● **Exercise materials**:
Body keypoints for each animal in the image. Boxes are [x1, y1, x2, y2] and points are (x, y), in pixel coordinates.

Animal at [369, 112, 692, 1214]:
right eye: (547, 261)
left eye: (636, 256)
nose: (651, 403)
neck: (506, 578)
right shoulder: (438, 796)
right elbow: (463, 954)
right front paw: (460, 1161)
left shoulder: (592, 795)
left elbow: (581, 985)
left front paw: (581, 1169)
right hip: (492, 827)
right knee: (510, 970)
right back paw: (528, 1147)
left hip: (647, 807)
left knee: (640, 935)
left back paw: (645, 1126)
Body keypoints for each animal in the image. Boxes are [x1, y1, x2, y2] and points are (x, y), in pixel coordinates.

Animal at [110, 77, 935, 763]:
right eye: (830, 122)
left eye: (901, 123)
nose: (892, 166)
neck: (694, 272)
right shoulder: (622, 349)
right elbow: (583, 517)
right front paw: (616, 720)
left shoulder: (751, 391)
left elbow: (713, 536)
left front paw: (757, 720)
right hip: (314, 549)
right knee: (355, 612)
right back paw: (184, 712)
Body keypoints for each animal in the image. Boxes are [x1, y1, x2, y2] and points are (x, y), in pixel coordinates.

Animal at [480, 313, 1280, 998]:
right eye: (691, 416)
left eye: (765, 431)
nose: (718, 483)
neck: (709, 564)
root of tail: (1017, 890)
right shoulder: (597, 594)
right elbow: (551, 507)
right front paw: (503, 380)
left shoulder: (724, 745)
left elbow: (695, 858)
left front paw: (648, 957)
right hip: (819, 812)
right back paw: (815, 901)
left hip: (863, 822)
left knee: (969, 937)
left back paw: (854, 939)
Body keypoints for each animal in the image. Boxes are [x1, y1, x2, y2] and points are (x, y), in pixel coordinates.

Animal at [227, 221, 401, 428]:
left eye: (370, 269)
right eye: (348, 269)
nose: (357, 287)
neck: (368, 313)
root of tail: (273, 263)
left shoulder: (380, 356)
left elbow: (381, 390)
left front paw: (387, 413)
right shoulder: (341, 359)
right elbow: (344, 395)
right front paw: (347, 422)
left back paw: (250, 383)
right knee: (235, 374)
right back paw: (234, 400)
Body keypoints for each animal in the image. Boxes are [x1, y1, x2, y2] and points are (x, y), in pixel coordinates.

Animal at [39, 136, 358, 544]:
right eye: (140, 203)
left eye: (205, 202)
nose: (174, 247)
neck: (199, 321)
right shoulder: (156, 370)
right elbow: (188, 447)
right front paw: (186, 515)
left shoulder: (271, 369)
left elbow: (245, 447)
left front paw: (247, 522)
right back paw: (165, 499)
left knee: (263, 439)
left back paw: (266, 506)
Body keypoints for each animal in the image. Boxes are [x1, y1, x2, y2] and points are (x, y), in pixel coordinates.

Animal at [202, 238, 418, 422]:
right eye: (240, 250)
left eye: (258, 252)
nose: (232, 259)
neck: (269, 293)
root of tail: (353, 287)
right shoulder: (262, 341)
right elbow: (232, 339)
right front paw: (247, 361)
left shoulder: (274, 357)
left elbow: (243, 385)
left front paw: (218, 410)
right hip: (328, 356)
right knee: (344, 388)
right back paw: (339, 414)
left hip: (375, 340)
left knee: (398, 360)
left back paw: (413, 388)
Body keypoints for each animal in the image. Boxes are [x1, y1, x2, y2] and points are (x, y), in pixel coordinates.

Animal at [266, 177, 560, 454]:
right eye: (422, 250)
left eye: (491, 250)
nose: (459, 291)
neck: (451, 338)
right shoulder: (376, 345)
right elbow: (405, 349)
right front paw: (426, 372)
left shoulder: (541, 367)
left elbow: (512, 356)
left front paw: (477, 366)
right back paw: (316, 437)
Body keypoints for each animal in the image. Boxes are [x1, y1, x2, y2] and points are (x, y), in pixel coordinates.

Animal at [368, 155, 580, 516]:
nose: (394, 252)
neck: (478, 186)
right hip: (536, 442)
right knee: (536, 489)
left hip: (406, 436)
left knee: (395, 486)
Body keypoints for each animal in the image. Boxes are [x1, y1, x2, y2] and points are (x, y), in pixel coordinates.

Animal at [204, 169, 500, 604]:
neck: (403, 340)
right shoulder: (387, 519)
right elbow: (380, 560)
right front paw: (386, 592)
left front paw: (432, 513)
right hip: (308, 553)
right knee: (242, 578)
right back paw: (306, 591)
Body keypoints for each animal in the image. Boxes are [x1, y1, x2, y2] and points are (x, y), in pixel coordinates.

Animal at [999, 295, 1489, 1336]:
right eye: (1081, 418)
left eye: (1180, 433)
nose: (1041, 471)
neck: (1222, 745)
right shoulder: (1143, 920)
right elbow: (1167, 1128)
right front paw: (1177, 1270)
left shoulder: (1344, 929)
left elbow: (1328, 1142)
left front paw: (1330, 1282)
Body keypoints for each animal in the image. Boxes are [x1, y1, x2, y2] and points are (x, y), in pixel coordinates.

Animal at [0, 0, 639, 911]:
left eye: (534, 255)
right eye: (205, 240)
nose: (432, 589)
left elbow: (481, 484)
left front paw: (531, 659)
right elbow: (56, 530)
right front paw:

● **Work task**:
Using the material above, copy every line in which the string "neck" occurs.

● **Result**:
neck: (506, 578)
neck: (694, 272)
neck: (709, 564)
neck: (368, 313)
neck: (199, 321)
neck: (269, 293)
neck: (451, 338)
neck: (478, 186)
neck: (403, 340)
neck: (1222, 745)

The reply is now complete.